The Conversational Interaction (CI) Conference was held Feb. 5-6 in San Jose, CA. The conference is organized by AVIOS and has been held annually in various forms (Voice Search, then Mobile Voice, then CI) since 2008. An overarching theme of the conference is the ways in which people deal with digital systems using human speech, and how those applications are rapidly proliferating. The conference explores options for creating language interfaces, as well as some of the unique challenges involved in designing such interfaces. In recent years, the conferences has increasingly focused on current developments in natural language processing (NLP) technologies and in Artificial Intelligence (AI), especially as chatbots, virtual agents, and digital assistants become more commonplace methods of interacting with customers/users.
At this year’s conference, some of the most interesting and informative talks were the keynotes and panels. Of particular note was the opening keynote, given by Xuedong Huang, the esteemed Technical Fellow from Microsoft, who provided a “state of the union” assessment of the field, and addressed the question, “What are the limits of speech recognition accuracy?” Automatic speech recognition (ASR) technology and machine learning have matured significantly in recent years, and we’re seeing widespread adoption of speech-based personal assistants (Alexa, Cortana, OK Google, Siri), but there are still many challenges to overcome. Active areas of research include accented speech (i.e., speech that is not a user’s native language), far-field speech, so-called cocktail party speech (where multiple people are speaking at the same time and/or in a noisy environment), and contextual understanding (e.g. where the speech itself is correctly recognized, but the correct meaning is dependent on contextual factors).
A significant number of presentations dealt with chatbots and virtual/digital assistants. Topics of interest included considerations for designing and developing them, how natural they should be made to appear (if they’re not natural enough, users get frustrated and may doubt the quality of their information; too natural sounding, and users may think they are interacting with a person rather than a chatbot, and may have unrealistic expectations of what it can do), how to monetize them, etc. Other interesting presentations addressed the challenges involved when creating conversational systems that are used in difficult environments, for example noisy environments or situations where the speaker is at a distance from the microphone.
I attended the conference and gave a presentation titled “Retail’s Impending Demise: are the rumors greatly exaggerated?

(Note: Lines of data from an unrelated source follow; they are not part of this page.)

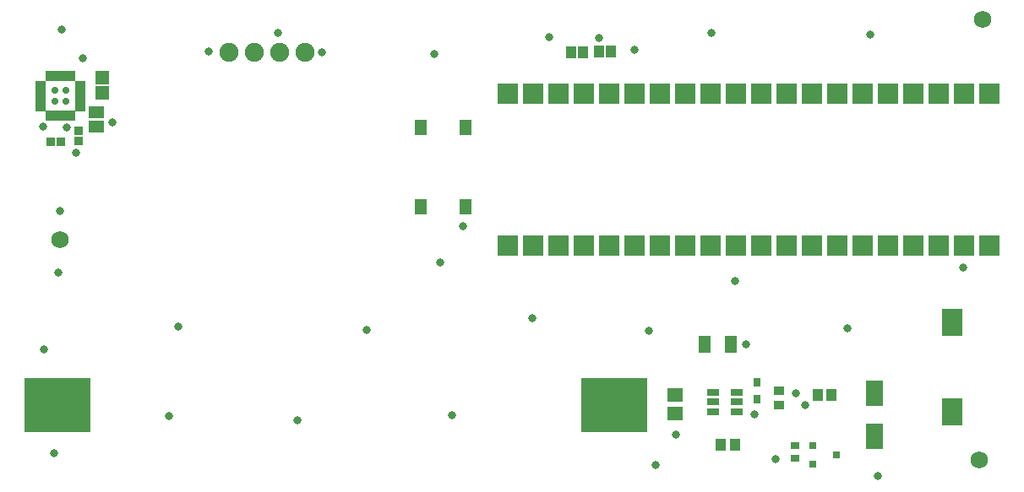
<source format=gts>
G04*
G04 #@! TF.GenerationSoftware,Altium Limited,Altium Designer,25.8.1 (18)*
G04*
G04 Layer_Color=8388736*
%FSLAX44Y44*%
%MOMM*%
G71*
G04*
G04 #@! TF.SameCoordinates,220DD8DD-A9B0-4AC3-BD9C-64780996674F*
G04*
G04*
G04 #@! TF.FilePolarity,Negative*
G04*
G01*
G75*
%ADD16R,1.5562X1.4546*%
%ADD18R,0.8000X0.8000*%
%ADD19R,1.0061X1.3082*%
%ADD21R,1.7500X2.6500*%
%ADD24R,1.4562X1.3781*%
%ADD29R,0.8000X0.9000*%
%ADD30R,1.1544X1.7062*%
%ADD31R,1.3000X1.5500*%
%ADD32R,0.8621X0.7581*%
%ADD35R,6.6532X5.5032*%
%ADD36R,1.1032X1.2532*%
%ADD37R,1.3032X0.8032*%
%ADD38R,1.0032X0.5532*%
%ADD39R,0.5532X1.0532*%
%ADD40R,2.0032X2.7032*%
%ADD41R,1.0032X1.1532*%
%ADD42R,0.9232X0.9632*%
%ADD43R,1.5032X1.2032*%
%ADD44R,1.1032X0.9032*%
%ADD45R,0.9632X0.9232*%
%ADD46C,1.9000*%
%ADD47C,1.7272*%
%ADD48R,2.1082X2.1082*%
%ADD49C,0.7032*%
%ADD50C,0.8032*%
D16*
X660000Y100000D02*
D03*
Y81484D02*
D03*
D18*
X798000Y49500D02*
D03*
X822000Y40000D02*
D03*
X798000Y30500D02*
D03*
D19*
X720000Y50000D02*
D03*
X705478D02*
D03*
D21*
X860000Y58500D02*
D03*
Y101500D02*
D03*
D24*
X86000Y418641D02*
D03*
Y403359D02*
D03*
D29*
X742000Y112500D02*
D03*
Y95500D02*
D03*
D30*
X690000Y151000D02*
D03*
X715518D02*
D03*
D31*
X450384Y368806D02*
D03*
Y289306D02*
D03*
X405384D02*
D03*
Y368806D02*
D03*
D32*
X780000Y36730D02*
D03*
Y49270D02*
D03*
D35*
X598750Y90000D02*
D03*
X41250D02*
D03*
D36*
X817000Y100000D02*
D03*
X803000D02*
D03*
D37*
X722000Y83500D02*
D03*
X698000D02*
D03*
X722000Y102500D02*
D03*
X698000Y93000D02*
D03*
X722000D02*
D03*
X698000Y102500D02*
D03*
D38*
X64000Y392500D02*
D03*
Y397500D02*
D03*
Y402500D02*
D03*
Y407500D02*
D03*
Y412500D02*
D03*
X24000Y387500D02*
D03*
Y392500D02*
D03*
Y397500D02*
D03*
Y402500D02*
D03*
Y407500D02*
D03*
Y412500D02*
D03*
X64000Y387500D02*
D03*
D39*
X56500Y419750D02*
D03*
X51500D02*
D03*
X46500D02*
D03*
X41500D02*
D03*
X56500Y380250D02*
D03*
X51500D02*
D03*
X46500D02*
D03*
X41500D02*
D03*
X31500D02*
D03*
X36500D02*
D03*
X31500Y419750D02*
D03*
X36500D02*
D03*
D40*
X937768Y83267D02*
D03*
Y173275D02*
D03*
D41*
X596000Y445000D02*
D03*
X568000Y444000D02*
D03*
X555500D02*
D03*
X583500Y445000D02*
D03*
D42*
X62000Y365000D02*
D03*
Y355200D02*
D03*
D43*
X80000Y384000D02*
D03*
Y369000D02*
D03*
D44*
X764000Y104000D02*
D03*
Y90000D02*
D03*
D45*
X34650Y354330D02*
D03*
X44450D02*
D03*
D46*
X288800Y444000D02*
D03*
X263400D02*
D03*
X238000D02*
D03*
X212600D02*
D03*
D47*
X968248Y476504D02*
D03*
X964692Y34544D02*
D03*
X43942Y256286D02*
D03*
D48*
X593800Y402400D02*
D03*
X568400D02*
D03*
X492200D02*
D03*
X924000Y250000D02*
D03*
X517600Y402400D02*
D03*
X619200D02*
D03*
X974800D02*
D03*
X949400D02*
D03*
X924000D02*
D03*
X898600D02*
D03*
X873200D02*
D03*
X847800D02*
D03*
X822400D02*
D03*
X797000D02*
D03*
X771600D02*
D03*
X746200D02*
D03*
X720800D02*
D03*
X695400D02*
D03*
X670000D02*
D03*
X644600D02*
D03*
X543000D02*
D03*
X974800Y250000D02*
D03*
X949400D02*
D03*
X898600D02*
D03*
X873200D02*
D03*
X847800D02*
D03*
X822400D02*
D03*
X797000D02*
D03*
X771600D02*
D03*
X746200D02*
D03*
X720800D02*
D03*
X695400D02*
D03*
X670000D02*
D03*
X644600D02*
D03*
X619200D02*
D03*
X593800D02*
D03*
X568400D02*
D03*
X543000D02*
D03*
X517600D02*
D03*
X492200D02*
D03*
D49*
X38500Y405500D02*
D03*
X49500D02*
D03*
Y394500D02*
D03*
X38500D02*
D03*
D50*
X44958Y466344D02*
D03*
X855980Y462026D02*
D03*
X419100Y441960D02*
D03*
X948944Y227584D02*
D03*
X832866Y166624D02*
D03*
X516636Y177038D02*
D03*
X424942Y232918D02*
D03*
X350774Y165100D02*
D03*
X162306Y168402D02*
D03*
X27432Y145542D02*
D03*
X281940Y74676D02*
D03*
X66548Y438150D02*
D03*
X153162Y78740D02*
D03*
X42164Y223012D02*
D03*
X436372Y79502D02*
D03*
X633730Y164592D02*
D03*
X863600Y18542D02*
D03*
X640334Y29718D02*
D03*
X43434Y284988D02*
D03*
X696214Y463042D02*
D03*
X447802Y269240D02*
D03*
X533654Y459232D02*
D03*
X583946Y458470D02*
D03*
X50800Y368554D02*
D03*
X59690Y343154D02*
D03*
X306000Y444000D02*
D03*
X262000Y463000D02*
D03*
X27000Y369000D02*
D03*
X96000Y374000D02*
D03*
X731000Y151000D02*
D03*
X193000Y445000D02*
D03*
X781000Y102000D02*
D03*
X740000Y81000D02*
D03*
X761000Y36000D02*
D03*
X661000Y60000D02*
D03*
X38000Y42000D02*
D03*
X619000Y446000D02*
D03*
X720000Y214000D02*
D03*
X790000Y90000D02*
D03*
M02*

</source>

How Theatro is using speech technology to transform brick-and-mortal retail.” The presentation noted the various challenges faced by brick-and-mortal retail and some of the ways in which retailers are responding; and went on to identify the many ways in which Theatro is transforming store communication and operations by enabling employees to be more efficient, allowing stores to do more with less. Of particular interest to attendees were Theatro’s facilitation of targeted person to person communication, our enabling quick and easy access to product information by any associate on the salesfloor, and our various location-aware apps. Using Theatro, retailers have realized the following benefits:
- Increased Sales: A 7% lift in loyalty registration for a leading home goods retailer. An incremental gain of $87M annually.

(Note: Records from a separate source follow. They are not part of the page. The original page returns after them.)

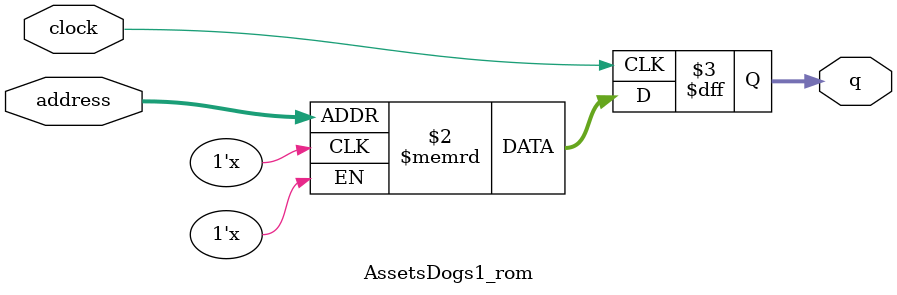
<source format=sv>
module AssetsDogs1_rom (
	input logic clock,
	input logic [13:0] address,
	output logic [3:0] q
);

logic [3:0] memory [0:9459] /* synthesis ram_init_file = "./AssetsDogs1/AssetsDogs1.mif" */;

always_ff @ (posedge clock) begin
	q <= memory[address];
end

endmodule

</source>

- Drive Productivity: Reduced 83% of ear chatter. Employees saved 12% of time with improved communication.
- Elevate Associates: 91% of associates agree that Theatro helps them serve customers better.
- Improve Service: Associate response time improved by 77%. Faster response at the register leads to less abandonment and happier customers.
All in all, the conference highlighted the many ways in which speech technology is rapidly advancing, and proved to be yet another validation that Theatro has a unique solution for the retail space.